I would be happy with that option (no feedback from actual tests at all), but I got the impression people wanted a bit of certainty that their programs would still work with the actual tests, so I made the above suggestion (20 return codes) as a compromise. But your suggestion has the virtue of simplicity, and as you say it’s unlikely a program that passes the provisional tests would fail to complete the actual tests (though you could just about imagine that it runs it 3.96 seconds on the provisional tests, but TLEs at 4.01 seconds on the actual tests due to a slight difference in the data).

alexthelemon · April 18, 2018, 4:58am

Judging on the last submission only is tempting, though it might make the comparison a bit more random because the tail of the score distribution obtained from a random algorithm (which you get from maxing over lots of attempts) probably has less variance than a single instance.

But this could be fixed by increasing the number of hidden test cases. And this wouldn’t require extra server time compared to what happens now because the server would only need to run a single entry, not all 200. (Though it may delay scoring slightly after the contest if they aren’t being run pre-emptively.)

admin · April 18, 2018, 7:39pm

@algmyr, that’s a very interesting suggestion. We will discuss about this. Thanks!

algmyr · April 18, 2018, 9:13pm

@admin Also check out my comment under Invitation to CodeChef April Long Challenge 2018! - #13 by alexthelemon - general - CodeChef Discuss, it expands the idea into a more complete solution, both regarding reverse engineering and spam submissions.

mgch · April 18, 2018, 9:38pm

@algmyr what is the sense of having provisional tests there? You can optimize the solution for it and receive overfitting(as saying in ML) and in the end, your time will be wasted cause final tests will be completely different. It almost has no sense of checking the solutions in the contest, am I wrong? I have another suggestion: what if we’ll try to use multitests in the challenge(around 50-1000 per test case, different types are combined) and testing will be provided only on 5-10% of data. I guess it will be hard for unfair solutions to get the test data.
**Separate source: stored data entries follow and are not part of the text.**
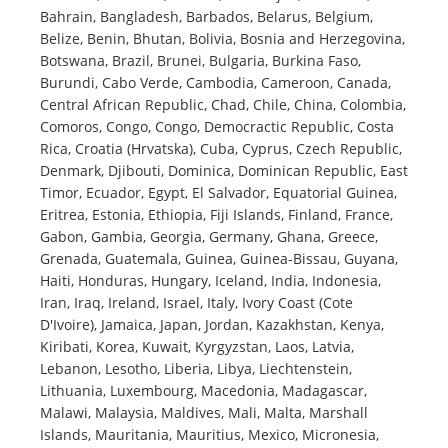
Bahrain, Bangladesh, Barbados, Belarus, Belgium,
Belize, Benin, Bhutan, Bolivia, Bosnia and Herzegovina,
Botswana, Brazil, Brunei, Bulgaria, Burkina Faso,
Burundi, Cabo Verde, Cambodia, Cameroon, Canada,
Central African Republic, Chad, Chile, China, Colombia,
Comoros, Congo, Congo, Democractic Republic, Costa
Rica, Croatia (Hrvatska), Cuba, Cyprus, Czech Republic,
Denmark, Djibouti, Dominica, Dominican Republic, East
Timor, Ecuador, Egypt, El Salvador, Equatorial Guinea,
Eritrea, Estonia, Ethiopia, Fiji Islands, Finland, France,
Gabon, Gambia, Georgia, Germany, Ghana, Greece,
Grenada, Guatemala, Guinea, Guinea-Bissau, Guyana,
Haiti, Honduras, Hungary, Iceland, India, Indonesia,
Iran, Iraq, Ireland, Israel, Italy, Ivory Coast (Cote
D'Ivoire), Jamaica, Japan, Jordan, Kazakhstan, Kenya,
Kiribati, Korea, Kuwait, Kyrgyzstan, Laos, Latvia,
Lebanon, Lesotho, Liberia, Libya, Liechtenstein,
Lithuania, Luxembourg, Macedonia, Madagascar,
Malawi, Malaysia, Maldives, Mali, Malta, Marshall
Islands, Mauritania, Mauritius, Mexico, Micronesia,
What do you think about that?

admin · April 18, 2018, 10:16pm

Thank you for this informative discussion We will definitely take these points into consideration while figuring out what to do. We’ll get back to you soon.
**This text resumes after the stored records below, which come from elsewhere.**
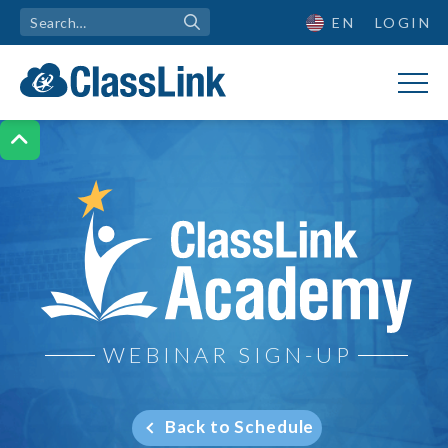
EN
LOGIN

ClassLink Academy
WEBINAR SIGN-UP
Back to Schedule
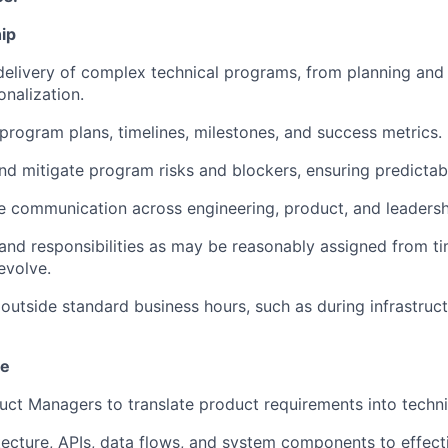
ip
elivery of complex technical programs, from planning and
onalization.
 program plans, timelines, milestones, and success metrics.
 and mitigate program risks and blockers, ensuring predictab
tive communication across engineering, product, and leaders
s and responsibilities as may be reasonably assigned from t
evolve.
k outside standard business hours, such as during infrastru
se
duct Managers to translate product requirements into techn
tecture, APIs, data flows, and system components to effecti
vijju123 · April 18, 2018, 10:21pm

Yes, solutions which have T=1 are far more prone. With mixed solutions of different kinds, I think we can minimize the issue by a good factor.

algmyr · April 18, 2018, 11:20pm

@mgch Provisional tests would be there only to give a rough indicator of how you stack up. If you have a solution that performs consistently it will also be a decent estimate of your final score, similar to what the visible test is today. Even today you have no idea if the hidden tests are vastly different, you pretty much presume that the visible test is representative already. Also, importantly, you are given the data generation algorithm so that you can generate your own test cases to benchmark your program to see that if performs well in general.

algmyr · April 18, 2018, 11:28pm

@mgch If you’re worried that the provisional test cases are not representative you could always add a few more cases of each type to reduce impact of potential outliers. If the final tests are run after the competition (and only on the final submission) this would still be less computationally intensive than running the full test suite on every submission as it’s done today (from what I’ve understood). What I fundamentally would like to enforce is a separation between sets of test cases so you can’t gather information on the point giving tests during the competition.

alexthelemon · April 19, 2018, 7:34pm

I should correct something I said above. It’s not just the return code that leaks information: another mechanism is the reported memory usage. If you want to discover the number ‘x’ from a hidden test case you just allocate ‘x’ MB in your code then stop. The results page will then show you what ‘x’ was. (I didn’t realise that the memory usage from the results page included that of the hidden cases.)

So a simple change, even if nothing else is changed, would be to make the result page only report the time and memory usage from the provisional test cases, not the hidden test cases.